* **Work to be completed**
Print, exactly as they appear in the listing below, the lines from the line with "left eye: (656, 226)" to the line with "left shoulder: (684, 263)", with both end lines kept.

* **Data to process**

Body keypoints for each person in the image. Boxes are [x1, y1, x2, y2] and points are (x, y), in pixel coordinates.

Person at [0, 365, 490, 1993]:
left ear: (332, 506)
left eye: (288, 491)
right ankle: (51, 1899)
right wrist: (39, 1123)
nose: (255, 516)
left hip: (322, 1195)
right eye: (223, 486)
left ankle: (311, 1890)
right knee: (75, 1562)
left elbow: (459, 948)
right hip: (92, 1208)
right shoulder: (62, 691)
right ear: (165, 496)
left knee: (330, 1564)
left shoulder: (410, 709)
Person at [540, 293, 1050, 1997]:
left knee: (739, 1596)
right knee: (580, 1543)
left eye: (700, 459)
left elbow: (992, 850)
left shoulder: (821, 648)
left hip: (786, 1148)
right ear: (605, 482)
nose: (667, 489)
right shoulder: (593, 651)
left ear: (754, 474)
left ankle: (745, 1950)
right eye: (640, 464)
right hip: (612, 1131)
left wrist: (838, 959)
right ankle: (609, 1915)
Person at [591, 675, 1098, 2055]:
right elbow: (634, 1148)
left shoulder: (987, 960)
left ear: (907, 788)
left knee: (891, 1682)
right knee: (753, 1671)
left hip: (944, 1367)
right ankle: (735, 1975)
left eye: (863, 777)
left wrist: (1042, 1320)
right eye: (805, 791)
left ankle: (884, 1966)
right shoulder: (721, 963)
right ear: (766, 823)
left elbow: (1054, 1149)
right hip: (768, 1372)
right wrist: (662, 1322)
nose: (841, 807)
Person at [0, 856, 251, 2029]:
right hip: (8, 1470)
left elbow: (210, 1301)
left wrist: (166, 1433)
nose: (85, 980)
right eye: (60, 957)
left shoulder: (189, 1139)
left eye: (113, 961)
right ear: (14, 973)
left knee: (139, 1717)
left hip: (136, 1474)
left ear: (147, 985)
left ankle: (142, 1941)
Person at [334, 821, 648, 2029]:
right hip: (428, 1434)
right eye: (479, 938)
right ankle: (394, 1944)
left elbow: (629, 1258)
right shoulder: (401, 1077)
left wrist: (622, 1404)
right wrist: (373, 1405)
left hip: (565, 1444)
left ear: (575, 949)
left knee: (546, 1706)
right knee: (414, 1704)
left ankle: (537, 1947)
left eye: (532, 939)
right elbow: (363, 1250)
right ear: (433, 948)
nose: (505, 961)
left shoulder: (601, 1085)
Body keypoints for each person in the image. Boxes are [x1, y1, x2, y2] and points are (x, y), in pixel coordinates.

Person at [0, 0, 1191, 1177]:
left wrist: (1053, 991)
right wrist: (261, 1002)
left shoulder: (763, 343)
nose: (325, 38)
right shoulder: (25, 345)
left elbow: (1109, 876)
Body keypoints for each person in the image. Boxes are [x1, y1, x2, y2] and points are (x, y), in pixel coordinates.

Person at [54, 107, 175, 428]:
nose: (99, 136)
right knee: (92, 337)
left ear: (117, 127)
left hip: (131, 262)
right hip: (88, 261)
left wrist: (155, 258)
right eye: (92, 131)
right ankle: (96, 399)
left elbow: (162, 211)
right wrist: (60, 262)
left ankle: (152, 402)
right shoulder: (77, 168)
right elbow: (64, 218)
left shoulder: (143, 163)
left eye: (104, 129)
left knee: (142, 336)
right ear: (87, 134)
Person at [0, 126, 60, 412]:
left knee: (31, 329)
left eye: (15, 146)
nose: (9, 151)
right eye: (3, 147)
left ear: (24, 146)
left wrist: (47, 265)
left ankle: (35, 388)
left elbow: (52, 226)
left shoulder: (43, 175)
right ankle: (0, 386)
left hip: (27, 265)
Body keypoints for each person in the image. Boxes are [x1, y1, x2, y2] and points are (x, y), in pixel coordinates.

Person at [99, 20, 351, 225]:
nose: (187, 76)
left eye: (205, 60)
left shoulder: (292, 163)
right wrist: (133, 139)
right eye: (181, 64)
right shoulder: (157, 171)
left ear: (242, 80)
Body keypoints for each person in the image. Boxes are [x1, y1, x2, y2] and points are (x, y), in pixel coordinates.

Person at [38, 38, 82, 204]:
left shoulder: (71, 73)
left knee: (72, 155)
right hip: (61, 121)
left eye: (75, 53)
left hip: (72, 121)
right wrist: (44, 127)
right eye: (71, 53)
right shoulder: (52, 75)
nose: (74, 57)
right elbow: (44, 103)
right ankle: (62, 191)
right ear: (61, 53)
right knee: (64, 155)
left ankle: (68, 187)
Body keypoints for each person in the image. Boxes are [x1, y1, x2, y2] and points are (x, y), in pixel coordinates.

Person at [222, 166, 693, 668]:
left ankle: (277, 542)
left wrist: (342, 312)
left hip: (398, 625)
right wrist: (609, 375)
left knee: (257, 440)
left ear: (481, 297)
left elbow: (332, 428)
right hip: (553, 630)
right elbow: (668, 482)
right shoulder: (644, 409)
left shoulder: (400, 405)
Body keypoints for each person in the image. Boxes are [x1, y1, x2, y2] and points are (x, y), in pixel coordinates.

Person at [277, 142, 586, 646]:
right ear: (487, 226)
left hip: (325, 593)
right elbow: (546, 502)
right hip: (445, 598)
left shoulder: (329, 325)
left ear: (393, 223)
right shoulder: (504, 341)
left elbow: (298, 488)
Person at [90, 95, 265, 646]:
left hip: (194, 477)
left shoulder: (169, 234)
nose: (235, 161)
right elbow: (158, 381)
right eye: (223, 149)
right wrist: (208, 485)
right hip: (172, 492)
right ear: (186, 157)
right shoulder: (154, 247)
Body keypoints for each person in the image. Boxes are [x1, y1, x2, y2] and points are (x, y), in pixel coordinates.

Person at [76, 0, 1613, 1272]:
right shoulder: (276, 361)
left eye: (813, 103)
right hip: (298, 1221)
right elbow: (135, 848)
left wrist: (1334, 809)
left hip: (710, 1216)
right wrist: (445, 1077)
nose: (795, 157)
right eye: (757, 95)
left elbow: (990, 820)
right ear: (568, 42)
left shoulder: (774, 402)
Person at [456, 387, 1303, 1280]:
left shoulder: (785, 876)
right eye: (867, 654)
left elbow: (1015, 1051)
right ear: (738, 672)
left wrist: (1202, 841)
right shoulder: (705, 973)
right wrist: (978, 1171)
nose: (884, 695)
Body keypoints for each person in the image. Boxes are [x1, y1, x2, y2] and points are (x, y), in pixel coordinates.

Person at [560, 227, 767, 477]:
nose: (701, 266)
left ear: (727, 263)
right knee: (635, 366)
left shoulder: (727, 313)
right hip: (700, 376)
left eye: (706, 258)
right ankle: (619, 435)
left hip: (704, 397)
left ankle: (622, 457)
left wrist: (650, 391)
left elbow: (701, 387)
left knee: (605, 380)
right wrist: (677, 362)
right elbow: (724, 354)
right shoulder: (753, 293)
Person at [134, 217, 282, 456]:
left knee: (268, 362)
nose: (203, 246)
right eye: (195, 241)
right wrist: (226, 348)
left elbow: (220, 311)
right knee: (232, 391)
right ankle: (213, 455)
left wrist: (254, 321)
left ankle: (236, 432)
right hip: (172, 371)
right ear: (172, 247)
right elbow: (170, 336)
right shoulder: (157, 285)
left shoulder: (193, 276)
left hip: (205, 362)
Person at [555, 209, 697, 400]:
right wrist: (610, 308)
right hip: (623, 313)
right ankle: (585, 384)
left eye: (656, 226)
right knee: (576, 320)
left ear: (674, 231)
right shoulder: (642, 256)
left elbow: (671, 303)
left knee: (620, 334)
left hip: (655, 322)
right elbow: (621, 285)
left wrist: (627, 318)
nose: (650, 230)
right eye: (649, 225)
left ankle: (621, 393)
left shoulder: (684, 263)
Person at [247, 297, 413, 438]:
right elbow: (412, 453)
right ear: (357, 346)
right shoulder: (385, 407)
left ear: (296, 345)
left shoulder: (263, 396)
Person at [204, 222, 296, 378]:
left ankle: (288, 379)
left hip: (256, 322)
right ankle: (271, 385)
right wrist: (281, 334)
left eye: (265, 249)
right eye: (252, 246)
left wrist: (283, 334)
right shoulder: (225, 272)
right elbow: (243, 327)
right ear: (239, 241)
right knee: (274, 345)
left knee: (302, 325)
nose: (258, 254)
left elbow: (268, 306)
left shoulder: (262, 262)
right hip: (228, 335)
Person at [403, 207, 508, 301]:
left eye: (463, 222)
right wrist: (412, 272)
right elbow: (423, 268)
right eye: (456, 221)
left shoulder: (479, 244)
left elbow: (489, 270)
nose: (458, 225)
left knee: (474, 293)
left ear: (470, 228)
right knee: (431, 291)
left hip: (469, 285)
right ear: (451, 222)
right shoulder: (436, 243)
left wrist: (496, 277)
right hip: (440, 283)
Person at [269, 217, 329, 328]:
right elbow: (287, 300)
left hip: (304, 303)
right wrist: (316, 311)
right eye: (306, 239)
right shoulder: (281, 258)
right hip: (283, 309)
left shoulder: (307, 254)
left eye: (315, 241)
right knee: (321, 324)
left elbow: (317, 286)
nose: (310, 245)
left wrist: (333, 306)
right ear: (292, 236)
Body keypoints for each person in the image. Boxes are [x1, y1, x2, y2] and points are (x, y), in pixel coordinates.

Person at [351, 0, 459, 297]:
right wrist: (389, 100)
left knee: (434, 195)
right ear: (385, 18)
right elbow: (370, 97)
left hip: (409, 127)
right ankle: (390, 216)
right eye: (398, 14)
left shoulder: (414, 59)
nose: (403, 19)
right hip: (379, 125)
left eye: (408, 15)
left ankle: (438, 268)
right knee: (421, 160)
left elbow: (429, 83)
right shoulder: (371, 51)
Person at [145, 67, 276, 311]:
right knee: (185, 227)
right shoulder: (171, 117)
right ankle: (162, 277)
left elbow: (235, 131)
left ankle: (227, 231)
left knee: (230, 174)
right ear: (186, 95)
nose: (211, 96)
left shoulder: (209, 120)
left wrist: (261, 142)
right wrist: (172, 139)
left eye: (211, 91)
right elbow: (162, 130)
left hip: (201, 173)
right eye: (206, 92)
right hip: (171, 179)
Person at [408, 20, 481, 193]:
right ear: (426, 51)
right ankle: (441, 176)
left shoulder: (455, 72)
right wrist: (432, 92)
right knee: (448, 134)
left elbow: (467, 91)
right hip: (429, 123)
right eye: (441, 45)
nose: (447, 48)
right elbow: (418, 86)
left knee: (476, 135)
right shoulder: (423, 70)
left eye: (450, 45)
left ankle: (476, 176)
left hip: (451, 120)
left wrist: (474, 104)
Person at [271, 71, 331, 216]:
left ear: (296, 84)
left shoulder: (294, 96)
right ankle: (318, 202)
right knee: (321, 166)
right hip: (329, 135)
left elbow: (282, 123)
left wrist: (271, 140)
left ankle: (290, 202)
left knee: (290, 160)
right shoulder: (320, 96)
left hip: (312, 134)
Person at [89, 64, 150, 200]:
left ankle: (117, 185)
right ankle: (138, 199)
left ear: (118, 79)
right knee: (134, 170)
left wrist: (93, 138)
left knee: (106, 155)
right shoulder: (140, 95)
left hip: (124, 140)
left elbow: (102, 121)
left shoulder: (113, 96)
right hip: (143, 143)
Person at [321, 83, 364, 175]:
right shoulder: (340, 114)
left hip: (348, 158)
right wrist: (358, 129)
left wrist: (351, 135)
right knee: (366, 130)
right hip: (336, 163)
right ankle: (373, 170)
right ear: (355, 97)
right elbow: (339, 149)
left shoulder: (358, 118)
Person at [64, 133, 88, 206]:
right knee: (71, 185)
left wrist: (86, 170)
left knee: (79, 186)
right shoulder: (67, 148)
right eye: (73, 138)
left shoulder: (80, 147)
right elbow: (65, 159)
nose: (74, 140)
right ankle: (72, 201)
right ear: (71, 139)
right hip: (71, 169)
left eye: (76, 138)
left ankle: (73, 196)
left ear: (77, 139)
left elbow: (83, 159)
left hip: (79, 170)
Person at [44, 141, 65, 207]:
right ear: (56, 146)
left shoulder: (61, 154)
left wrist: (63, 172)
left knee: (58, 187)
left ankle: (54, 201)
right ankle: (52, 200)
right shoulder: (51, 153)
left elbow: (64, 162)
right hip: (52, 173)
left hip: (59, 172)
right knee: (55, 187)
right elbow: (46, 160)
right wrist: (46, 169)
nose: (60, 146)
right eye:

* **Your solution**
left eye: (656, 226)
right knee: (576, 320)
left ear: (674, 231)
right shoulder: (642, 256)
left elbow: (671, 303)
left knee: (620, 334)
left hip: (655, 322)
right elbow: (621, 285)
left wrist: (627, 318)
nose: (650, 230)
right eye: (649, 225)
left ankle: (621, 393)
left shoulder: (684, 263)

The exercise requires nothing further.